In other words, when someone has an anxiety disorder, they do not simply have occasional bouts of anxiety. A person with an anxiety disorder experiences that anxiety persistently, often, and at a high level.
There are many types of anxiety disorders, according to Abigail Powers Lott, PhD, and Anaïs Stenson, PhD. A few of these are:
- Generalized Anxiety Disorder: “excessive, uncontrollable worry over events and activities and potential negative outcomes.”
- Obsessive-Compulsive Disorder: Repeated and persistent thoughts ("obsessions") that typically cause distress and that an individual attempts to alleviate by repeatedly performing specific actions ("compulsions").
- Social Anxiety Disorder: An excessive fear of becoming embarrassed or humiliated in social situations, which often leads to significant avoidance behaviors
Yvonne Ogbonmwan, PhD listed multiple ways that anxiety disorders can be treated. A few of them include:
- Counseling (talk therapy with mental healthcare providers)

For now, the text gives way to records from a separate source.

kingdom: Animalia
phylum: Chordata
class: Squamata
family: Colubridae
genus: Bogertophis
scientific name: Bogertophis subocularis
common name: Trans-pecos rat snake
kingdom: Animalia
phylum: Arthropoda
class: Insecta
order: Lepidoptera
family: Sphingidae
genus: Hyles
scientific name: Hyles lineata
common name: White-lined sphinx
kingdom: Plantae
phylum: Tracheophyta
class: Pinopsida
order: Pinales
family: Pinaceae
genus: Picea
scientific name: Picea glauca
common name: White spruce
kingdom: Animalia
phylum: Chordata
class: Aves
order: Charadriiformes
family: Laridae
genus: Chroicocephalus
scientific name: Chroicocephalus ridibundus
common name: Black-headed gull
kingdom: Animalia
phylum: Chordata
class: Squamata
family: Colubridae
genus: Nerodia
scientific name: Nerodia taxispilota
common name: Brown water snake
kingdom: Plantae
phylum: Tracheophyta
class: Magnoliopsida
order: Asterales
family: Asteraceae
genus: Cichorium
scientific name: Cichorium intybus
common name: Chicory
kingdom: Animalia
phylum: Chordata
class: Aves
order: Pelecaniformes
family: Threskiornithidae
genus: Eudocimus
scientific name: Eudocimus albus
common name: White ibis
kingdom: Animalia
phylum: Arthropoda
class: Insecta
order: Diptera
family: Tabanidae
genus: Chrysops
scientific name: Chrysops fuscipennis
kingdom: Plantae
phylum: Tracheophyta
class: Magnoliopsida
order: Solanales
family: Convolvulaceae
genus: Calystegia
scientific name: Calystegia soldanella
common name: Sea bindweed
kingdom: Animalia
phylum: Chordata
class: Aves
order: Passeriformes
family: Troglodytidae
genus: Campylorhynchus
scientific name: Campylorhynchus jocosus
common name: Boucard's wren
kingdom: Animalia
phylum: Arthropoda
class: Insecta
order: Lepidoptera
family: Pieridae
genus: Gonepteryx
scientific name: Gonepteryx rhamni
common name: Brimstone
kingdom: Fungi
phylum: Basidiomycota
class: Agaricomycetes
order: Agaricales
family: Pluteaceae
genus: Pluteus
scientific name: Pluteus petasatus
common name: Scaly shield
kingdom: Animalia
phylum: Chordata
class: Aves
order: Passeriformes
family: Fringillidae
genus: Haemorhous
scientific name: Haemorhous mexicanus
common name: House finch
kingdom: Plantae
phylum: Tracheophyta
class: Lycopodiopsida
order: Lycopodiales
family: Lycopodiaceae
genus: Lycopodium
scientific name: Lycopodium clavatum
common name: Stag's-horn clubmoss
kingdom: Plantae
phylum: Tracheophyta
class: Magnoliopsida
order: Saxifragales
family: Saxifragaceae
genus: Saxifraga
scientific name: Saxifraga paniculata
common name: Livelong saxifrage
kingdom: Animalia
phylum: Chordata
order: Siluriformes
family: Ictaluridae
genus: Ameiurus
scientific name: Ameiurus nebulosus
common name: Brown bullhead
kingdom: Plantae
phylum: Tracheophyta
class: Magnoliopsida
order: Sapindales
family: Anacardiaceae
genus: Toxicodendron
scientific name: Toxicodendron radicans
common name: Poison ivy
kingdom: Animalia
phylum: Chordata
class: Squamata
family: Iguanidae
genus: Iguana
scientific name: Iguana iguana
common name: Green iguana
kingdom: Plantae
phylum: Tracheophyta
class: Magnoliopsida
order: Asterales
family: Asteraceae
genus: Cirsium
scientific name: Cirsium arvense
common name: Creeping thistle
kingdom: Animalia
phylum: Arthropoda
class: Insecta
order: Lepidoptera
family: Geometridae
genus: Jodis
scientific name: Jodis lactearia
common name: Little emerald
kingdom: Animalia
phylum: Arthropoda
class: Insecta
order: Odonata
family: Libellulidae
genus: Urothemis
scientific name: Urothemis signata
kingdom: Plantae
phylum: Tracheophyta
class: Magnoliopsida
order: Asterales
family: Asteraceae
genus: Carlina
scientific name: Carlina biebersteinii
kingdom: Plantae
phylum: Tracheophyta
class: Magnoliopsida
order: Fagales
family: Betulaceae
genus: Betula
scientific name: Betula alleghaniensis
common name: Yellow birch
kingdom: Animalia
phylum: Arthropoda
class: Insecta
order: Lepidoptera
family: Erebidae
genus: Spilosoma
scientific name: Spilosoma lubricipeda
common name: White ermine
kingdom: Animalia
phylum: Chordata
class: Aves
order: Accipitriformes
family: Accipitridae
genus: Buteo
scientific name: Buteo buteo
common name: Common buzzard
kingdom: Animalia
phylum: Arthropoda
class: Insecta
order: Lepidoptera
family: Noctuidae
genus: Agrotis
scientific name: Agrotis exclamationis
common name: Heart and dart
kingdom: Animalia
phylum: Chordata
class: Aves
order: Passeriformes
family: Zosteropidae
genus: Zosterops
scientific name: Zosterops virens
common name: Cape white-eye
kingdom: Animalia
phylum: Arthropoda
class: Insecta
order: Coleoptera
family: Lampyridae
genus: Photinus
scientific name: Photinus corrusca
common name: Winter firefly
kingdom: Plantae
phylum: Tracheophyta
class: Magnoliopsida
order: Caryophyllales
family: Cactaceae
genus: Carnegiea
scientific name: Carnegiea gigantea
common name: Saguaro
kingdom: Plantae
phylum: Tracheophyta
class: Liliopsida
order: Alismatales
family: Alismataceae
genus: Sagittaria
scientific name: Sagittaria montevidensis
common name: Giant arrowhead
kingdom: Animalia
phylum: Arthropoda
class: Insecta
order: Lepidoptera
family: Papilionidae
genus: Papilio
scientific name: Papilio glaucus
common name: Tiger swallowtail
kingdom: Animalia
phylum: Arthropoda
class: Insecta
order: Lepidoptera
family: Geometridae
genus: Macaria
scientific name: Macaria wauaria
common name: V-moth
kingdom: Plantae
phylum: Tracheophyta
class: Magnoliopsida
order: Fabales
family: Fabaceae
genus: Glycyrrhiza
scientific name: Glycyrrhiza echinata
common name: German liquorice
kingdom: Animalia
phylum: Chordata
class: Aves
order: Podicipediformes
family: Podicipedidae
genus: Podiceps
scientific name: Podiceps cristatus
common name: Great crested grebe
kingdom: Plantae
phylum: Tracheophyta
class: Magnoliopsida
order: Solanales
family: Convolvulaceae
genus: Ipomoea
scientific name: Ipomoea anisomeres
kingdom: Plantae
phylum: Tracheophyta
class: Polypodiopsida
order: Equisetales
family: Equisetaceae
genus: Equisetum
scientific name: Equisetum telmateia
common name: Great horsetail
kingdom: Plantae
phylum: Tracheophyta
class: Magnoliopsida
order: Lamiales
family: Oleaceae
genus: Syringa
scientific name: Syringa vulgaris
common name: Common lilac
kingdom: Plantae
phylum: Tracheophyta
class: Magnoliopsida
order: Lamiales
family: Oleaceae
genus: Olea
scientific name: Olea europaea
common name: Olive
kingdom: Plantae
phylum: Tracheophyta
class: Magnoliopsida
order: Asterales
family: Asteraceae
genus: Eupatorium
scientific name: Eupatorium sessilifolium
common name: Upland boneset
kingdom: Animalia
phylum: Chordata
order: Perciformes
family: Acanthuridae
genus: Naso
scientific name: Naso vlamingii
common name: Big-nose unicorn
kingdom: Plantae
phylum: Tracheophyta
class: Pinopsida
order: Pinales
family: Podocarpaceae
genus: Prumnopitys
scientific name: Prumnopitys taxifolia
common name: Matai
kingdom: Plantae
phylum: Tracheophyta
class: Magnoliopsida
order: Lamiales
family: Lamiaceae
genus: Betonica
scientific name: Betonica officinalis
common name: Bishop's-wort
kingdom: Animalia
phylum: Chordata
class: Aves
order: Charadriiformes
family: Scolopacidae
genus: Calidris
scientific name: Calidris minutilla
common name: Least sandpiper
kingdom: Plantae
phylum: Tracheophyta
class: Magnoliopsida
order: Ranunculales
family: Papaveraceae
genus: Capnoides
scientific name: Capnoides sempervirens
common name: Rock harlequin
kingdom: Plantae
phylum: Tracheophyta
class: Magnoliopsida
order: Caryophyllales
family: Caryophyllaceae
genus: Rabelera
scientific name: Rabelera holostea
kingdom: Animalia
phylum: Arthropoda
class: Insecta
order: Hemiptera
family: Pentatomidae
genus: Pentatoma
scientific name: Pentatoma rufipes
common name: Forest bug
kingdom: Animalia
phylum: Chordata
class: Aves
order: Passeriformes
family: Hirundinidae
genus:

- Cognitive Behavioral Therapy (therapy that helps people understand and reframe their anxious thoughts and feelings)
- Prolonged Exposure Therapy (therapy in which patients are exposed to stressors and are taught techniques to cope with them)
Ogbonmwan noted that medications such as antidepressants can reduce anxiety, as well.
Some people with anxiety disorders may be protected under the Americans with Disabilities Act.